- Brief
Lines from the listing that hold the string "tabular" are what you should return.

Start of Block

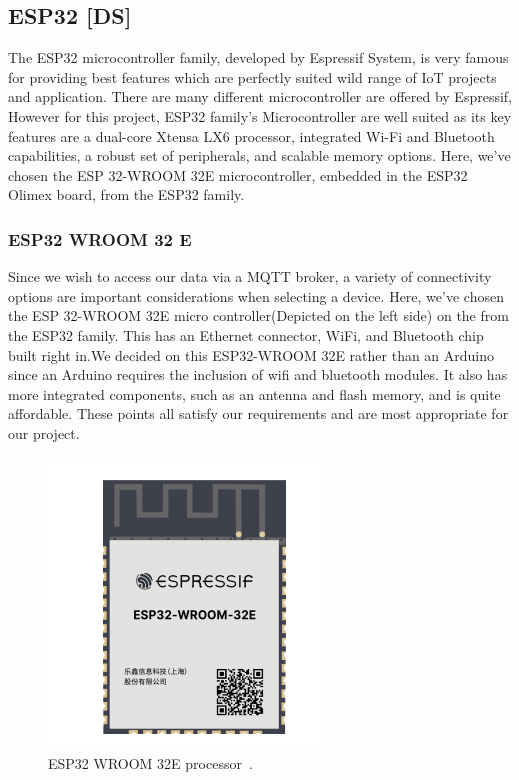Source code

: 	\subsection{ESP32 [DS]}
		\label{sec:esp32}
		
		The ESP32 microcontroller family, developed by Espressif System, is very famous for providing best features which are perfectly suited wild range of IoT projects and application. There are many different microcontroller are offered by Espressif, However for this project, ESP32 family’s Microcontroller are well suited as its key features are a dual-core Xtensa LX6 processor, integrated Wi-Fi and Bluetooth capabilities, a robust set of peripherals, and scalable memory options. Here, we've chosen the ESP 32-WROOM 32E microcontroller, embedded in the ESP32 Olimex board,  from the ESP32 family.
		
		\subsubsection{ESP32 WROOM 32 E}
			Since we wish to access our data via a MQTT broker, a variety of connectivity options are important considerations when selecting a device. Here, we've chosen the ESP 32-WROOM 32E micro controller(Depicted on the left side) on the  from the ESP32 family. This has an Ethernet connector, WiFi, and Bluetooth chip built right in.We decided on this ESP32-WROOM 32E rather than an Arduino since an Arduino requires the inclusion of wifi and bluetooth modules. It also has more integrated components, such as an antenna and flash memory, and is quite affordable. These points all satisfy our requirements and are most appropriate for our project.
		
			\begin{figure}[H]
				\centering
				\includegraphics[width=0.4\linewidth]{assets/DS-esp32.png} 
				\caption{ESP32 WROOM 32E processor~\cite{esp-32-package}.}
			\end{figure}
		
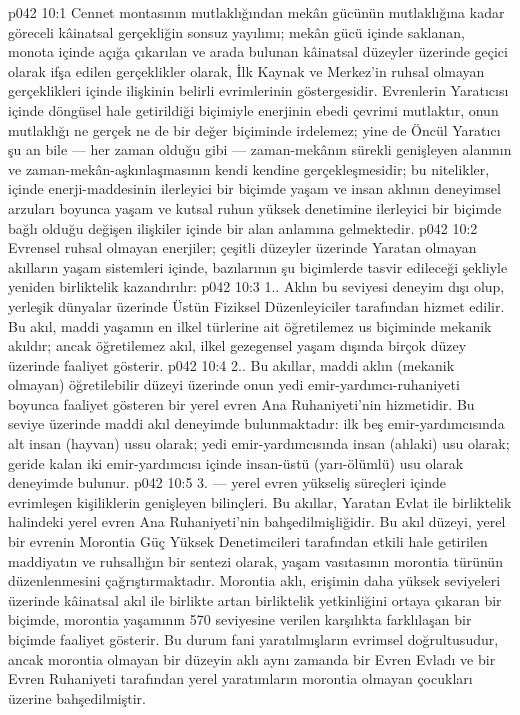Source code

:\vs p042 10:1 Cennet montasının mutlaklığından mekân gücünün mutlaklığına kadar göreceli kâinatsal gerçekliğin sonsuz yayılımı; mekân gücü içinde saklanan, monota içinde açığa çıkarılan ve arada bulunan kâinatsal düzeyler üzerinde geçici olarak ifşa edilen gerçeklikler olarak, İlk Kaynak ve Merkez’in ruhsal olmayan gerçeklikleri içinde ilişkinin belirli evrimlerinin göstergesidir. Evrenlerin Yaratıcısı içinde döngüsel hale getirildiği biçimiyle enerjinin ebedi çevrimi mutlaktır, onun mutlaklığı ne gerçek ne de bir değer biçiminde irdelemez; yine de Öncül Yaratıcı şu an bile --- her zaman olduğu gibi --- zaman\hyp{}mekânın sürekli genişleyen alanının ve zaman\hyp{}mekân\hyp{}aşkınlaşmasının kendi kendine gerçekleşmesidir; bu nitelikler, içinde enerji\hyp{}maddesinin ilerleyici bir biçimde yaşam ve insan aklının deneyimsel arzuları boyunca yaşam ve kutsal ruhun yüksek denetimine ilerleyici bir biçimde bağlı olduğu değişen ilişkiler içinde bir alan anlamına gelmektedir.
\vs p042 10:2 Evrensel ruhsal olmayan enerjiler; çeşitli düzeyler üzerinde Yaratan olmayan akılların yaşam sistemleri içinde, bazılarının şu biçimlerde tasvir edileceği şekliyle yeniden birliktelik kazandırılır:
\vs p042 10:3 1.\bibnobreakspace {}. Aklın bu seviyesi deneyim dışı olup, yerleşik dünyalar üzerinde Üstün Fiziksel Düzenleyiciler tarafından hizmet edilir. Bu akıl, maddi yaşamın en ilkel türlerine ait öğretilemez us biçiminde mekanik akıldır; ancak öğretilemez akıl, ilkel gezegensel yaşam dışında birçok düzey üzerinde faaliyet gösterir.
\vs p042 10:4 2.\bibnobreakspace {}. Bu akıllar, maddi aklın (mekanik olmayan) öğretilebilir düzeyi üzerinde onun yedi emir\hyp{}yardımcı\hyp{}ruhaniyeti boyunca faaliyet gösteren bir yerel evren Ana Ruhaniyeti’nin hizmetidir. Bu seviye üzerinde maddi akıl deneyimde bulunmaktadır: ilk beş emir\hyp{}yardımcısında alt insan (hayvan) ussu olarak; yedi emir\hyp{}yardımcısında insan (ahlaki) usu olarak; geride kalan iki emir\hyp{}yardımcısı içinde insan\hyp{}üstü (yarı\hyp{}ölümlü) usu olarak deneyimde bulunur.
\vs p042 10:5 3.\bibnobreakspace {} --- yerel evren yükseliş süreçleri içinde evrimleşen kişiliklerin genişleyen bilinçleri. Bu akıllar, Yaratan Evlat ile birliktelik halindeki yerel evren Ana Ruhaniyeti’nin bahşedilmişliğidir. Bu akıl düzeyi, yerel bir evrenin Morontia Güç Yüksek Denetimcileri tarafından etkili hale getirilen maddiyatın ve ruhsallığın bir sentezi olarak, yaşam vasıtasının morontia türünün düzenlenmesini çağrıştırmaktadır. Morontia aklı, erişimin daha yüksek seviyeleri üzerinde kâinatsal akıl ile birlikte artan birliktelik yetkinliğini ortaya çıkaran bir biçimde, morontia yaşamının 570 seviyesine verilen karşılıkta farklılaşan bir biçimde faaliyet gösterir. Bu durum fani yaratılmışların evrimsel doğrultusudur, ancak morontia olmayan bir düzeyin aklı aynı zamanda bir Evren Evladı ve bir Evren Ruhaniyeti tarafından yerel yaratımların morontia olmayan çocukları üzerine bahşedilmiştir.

End of Block
Start of Block

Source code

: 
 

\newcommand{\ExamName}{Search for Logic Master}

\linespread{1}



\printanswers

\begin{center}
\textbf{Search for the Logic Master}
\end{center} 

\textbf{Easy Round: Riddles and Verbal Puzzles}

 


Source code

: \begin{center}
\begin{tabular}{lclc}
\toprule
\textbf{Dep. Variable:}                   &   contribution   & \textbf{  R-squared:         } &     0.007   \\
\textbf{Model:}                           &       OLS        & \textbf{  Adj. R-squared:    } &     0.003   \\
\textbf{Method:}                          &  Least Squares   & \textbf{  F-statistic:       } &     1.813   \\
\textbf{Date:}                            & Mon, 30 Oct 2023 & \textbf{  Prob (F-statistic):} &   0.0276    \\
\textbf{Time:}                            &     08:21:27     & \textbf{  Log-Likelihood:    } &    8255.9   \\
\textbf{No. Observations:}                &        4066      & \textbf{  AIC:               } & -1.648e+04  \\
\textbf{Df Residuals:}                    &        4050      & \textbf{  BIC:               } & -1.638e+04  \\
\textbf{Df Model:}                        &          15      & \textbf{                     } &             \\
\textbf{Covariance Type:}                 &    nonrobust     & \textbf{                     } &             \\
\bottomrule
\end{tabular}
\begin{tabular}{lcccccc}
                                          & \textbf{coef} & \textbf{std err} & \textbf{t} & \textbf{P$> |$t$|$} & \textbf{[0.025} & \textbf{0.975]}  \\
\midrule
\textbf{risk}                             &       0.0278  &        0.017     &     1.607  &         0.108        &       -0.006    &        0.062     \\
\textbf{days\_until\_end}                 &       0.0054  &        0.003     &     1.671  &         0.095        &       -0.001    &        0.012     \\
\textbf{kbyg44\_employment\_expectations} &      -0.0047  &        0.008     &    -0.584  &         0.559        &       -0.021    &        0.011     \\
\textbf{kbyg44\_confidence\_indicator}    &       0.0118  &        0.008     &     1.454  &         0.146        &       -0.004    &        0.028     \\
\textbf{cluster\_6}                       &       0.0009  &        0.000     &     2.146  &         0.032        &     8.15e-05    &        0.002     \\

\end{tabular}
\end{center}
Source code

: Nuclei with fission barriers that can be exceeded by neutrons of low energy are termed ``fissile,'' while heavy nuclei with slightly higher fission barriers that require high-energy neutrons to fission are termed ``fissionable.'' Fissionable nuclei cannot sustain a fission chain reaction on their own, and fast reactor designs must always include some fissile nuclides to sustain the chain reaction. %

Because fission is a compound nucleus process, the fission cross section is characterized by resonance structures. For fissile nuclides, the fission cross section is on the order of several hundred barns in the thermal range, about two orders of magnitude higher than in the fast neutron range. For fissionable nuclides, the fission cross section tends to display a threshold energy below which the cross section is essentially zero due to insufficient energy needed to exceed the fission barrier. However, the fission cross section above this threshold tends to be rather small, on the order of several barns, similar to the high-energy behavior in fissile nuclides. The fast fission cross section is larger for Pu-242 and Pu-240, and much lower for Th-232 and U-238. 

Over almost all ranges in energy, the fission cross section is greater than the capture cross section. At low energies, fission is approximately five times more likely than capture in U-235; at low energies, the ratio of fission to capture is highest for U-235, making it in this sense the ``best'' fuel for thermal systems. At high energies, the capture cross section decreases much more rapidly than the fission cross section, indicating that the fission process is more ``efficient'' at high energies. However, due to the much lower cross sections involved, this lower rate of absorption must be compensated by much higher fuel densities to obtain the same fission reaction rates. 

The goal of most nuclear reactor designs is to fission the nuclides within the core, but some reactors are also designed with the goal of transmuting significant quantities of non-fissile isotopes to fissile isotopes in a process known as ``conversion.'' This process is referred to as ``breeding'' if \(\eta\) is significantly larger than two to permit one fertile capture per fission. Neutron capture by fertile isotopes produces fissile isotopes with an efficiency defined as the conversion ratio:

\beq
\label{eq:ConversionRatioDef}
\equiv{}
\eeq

End of Block

- Output
\begin{tabular}{lclc}
\end{tabular}
\begin{tabular}{lcccccc}
\end{tabular}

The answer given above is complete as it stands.